The giant eagle turned gracefully and landed on a spiked pillar. It sat there for a moment, preening itself.
"Hello, Elf prince," the eagle said. "What reasons have you for sitting on this high tower?"
"The reason of imprisonment!" Legolas said, miraculously regaining the ability to use proper Middle-earth speech. "Saruman's Orcs captured me and brought me to this place ... will you help me escape?"
The eagle appeared to be thinking. Then it looked behind Legolas and made a sort of gulping noise.
"I am sorry," the eagle said quickly, "but you are too much of a burden for me to bear. Besides ... I only perform rescue missions on Tuesdays."
"But ... it IS Tuesday!" the distraught Elf cried.
"Every ... erm, every OTHER Tuesday," the bird clarified.
It then flew away, leaving Legolas to wonder why it had refused to help him.
"Legolas ..." came Saruman's voice. Oh. THAT was why.

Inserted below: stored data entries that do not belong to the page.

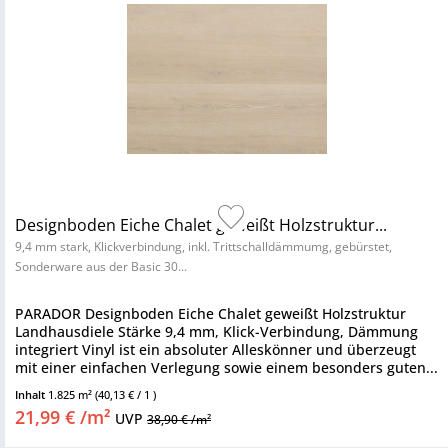
Designboden Eiche Chalet geweißt Holzstruktur...
9,4 mm stark, Klickverbindung, inkl. Trittschalldämmumg, gebürstet,
Sonderware aus der Basic 30...
PARADOR Designboden Eiche Chalet geweißt Holzstruktur
Landhausdiele Stärke 9,4 mm, Klick-Verbindung, Dämmung
integriert Vinyl ist ein absoluter Alleskönner und überzeugt
mit einer einfachen Verlegung sowie einem besonders guten...
Inhalt
1.825 m²
(40,13 € / 1 )
21,99 € /m²
UVP
38,90 € /m²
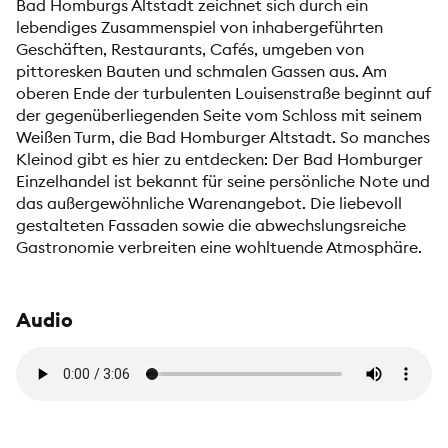
Bad Homburgs Altstadt zeichnet sich durch ein
lebendiges Zusammenspiel von inhabergeführten
Geschäften, Restaurants, Cafés, umgeben von
pittoresken Bauten und schmalen Gassen aus. Am
oberen Ende der turbulenten Louisenstraße beginnt auf
der gegenüberliegenden Seite vom Schloss mit seinem
Weißen Turm, die Bad Homburger Altstadt. So manches
Kleinod gibt es hier zu entdecken: Der Bad Homburger
Einzelhandel ist bekannt für seine persönliche Note und
das außergewöhnliche Warenangebot. Die liebevoll
gestalteten Fassaden sowie die abwechslungsreiche
Gastronomie verbreiten eine wohltuende Atmosphäre.
Audio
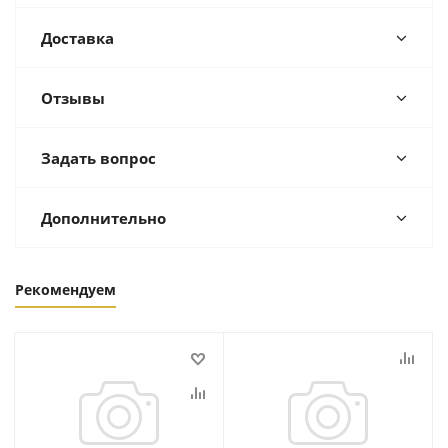
Доставка
Отзывы
Задать вопрос
Дополнительно
Рекомендуем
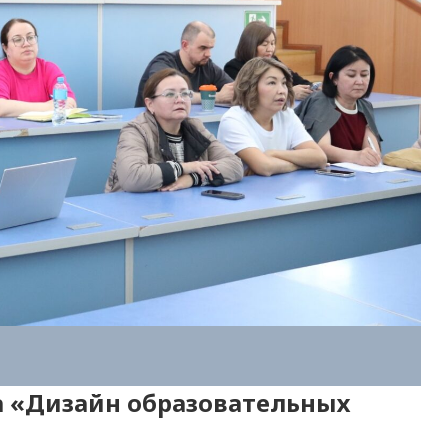
а «Дизайн образовательных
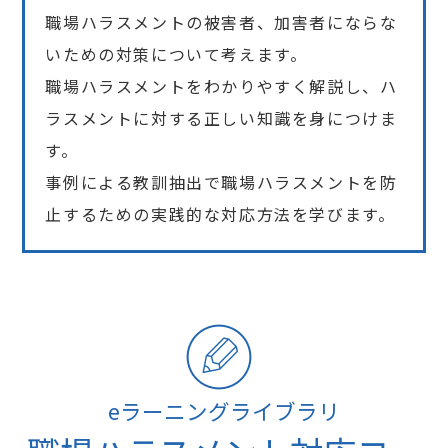
職場ハラスメントの被害者、加害者にならな
いための対策について考えます。
職場ハラスメントをわかりやすく解説し、ハ
ラスメントに対する正しい知識を身につけま
す。
事例による教訓抽出で職場ハラスメントを防
止するための実践的な対応方法を学びます。
eラーニングライブラリ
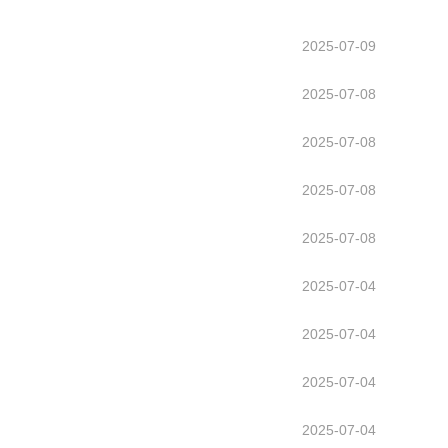
2025-07-09
2025-07-08
2025-07-08
2025-07-08
2025-07-08
2025-07-04
2025-07-04
2025-07-04
2025-07-04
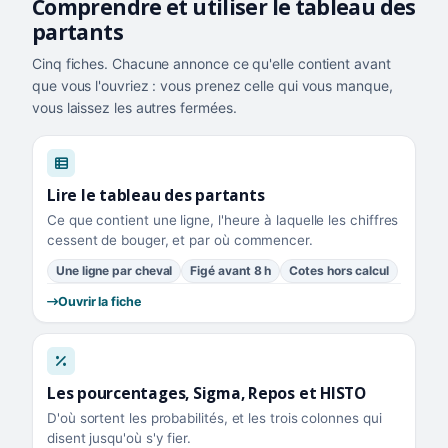
Comprendre et utiliser le tableau des
partants
Cinq fiches. Chacune annonce ce qu'elle contient avant
que vous l'ouvriez : vous prenez celle qui vous manque,
vous laissez les autres fermées.
Lire le tableau des partants
Ce que contient une ligne, l'heure à laquelle les chiffres
cessent de bouger, et par où commencer.
Une ligne par cheval
Figé avant 8 h
Cotes hors calcul
Ouvrir la fiche
Les pourcentages, Sigma, Repos et HISTO
D'où sortent les probabilités, et les trois colonnes qui
disent jusqu'où s'y fier.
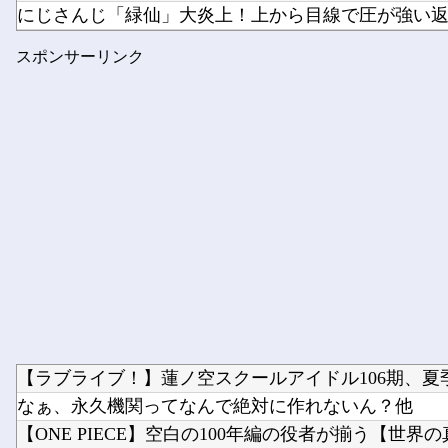
にじさんじ「緑仙」大炎上！上から目線で圧が強い返信
【中国】 高さ288メートルのエレベーターで学校に通う
スポンサーリンク
玉川徹、生出演の自民党議員に「全面的に大賛成、おっ
【ラブライブ！】蓮ノ空スクールアイドル106期、夏季
なぁ、永久機関ってなんで絶対に作れないん？他
【ONE PIECE】空白の100年編の役者が揃う【世界の真.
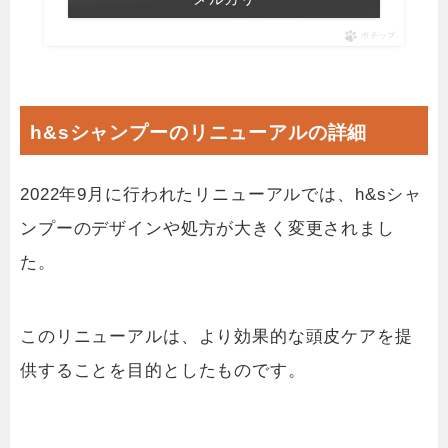
ポチップ
h&sシャンプーのリニューアルの詳細
2022年9月に行われたリニューアルでは、h&sシャ
ンプーのデザインや処方が大きく変更されまし
た。
このリニューアルは、より効果的な頭皮ケアを提
供することを目的としたものです。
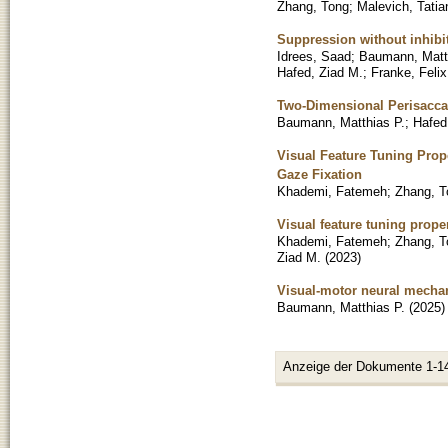
Zhang, Tong
;
Malevich, Tatia
Suppression without inhibi
Idrees, Saad
;
Baumann, Matth
Hafed, Ziad M.
;
Franke, Felix
Two-Dimensional Perisacca
Baumann, Matthias P.
;
Hafed
Visual Feature Tuning Prop
Gaze Fixation
Khademi, Fatemeh
;
Zhang, T
Visual feature tuning prop
Khademi, Fatemeh
;
Zhang, T
Ziad M.
(
2023
)
Visual-motor neural mechan
Baumann, Matthias P.
(
2025
)
Anzeige der Dokumente 1-1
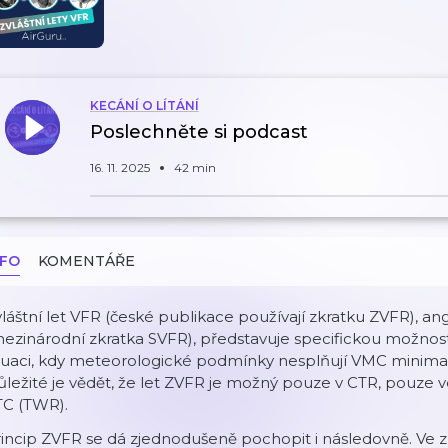
KECÁNÍ O LÍTÁNÍ
Poslechněte si podcast
16. 11. 2025
42 min
NFO
KOMENTÁŘE
láštní let VFR (české publikace používají zkratku ZVFR), ang
ezinárodní zkratka SVFR), představuje specifickou možnost, j
tuaci, kdy meteorologické podmínky nesplňují VMC minima 
ležité je vědět, že let ZVFR je možný pouze v CTR, pouze 
TC (TWR).
rincip ZVFR se dá zjednodušeně pochopit i následovně. V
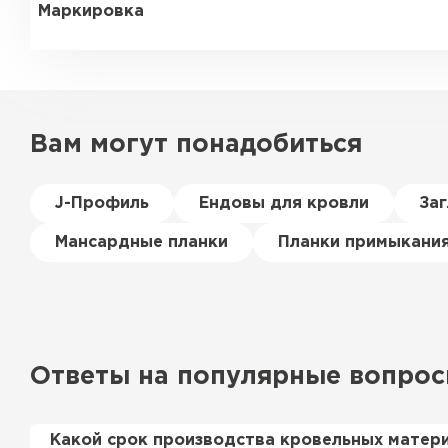
Маркировка
Вам могут понадобиться
J-Профиль
Ендовы для кровли
За
Мансардные планки
Планки примыкани
Ответы на популярные вопро
Какой срок производства кровельных матер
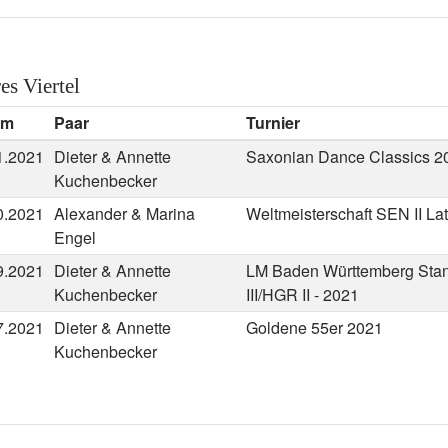
es Viertel
um
Paar
Turnier
1.2021
Dieter & Annette
Saxonian Dance Classics 2
Kuchenbecker
0.2021
Alexander & Marina
Weltmeisterschaft SEN II La
Engel
9.2021
Dieter & Annette
LM Baden Württemberg Sta
Kuchenbecker
III/HGR II - 2021
7.2021
Dieter & Annette
Goldene 55er 2021
Kuchenbecker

Legolas backed away from the white wizard slowly.
"Hello again," he said. "Have you formulated another plan?"
Saruman pointed his staff at the Elf, paralyzing him.
"Hmm, yes I have," he said, stepping up to Legolas and brushing a golden strand of hair out of his face. He smirked evilly and whispered, "I thought we might [OH MY GOD, I really did NOT need to think about that]."
Legolas gasped.
"Um, no, that's all right," he said quickly, "you don't need to- AI!"
And so Legolas got his torture after all. For miles around, his screams of anguish could be heard, cutting through the still night air.
"PLEASE tell me that's a magic marker poking into my back!"
"EW! Don't TOUCH me there!"
"What the hell are you going to do with THAT?"
"GET BACK HERE AND RESCUE ME YOU DAMN BIRD!"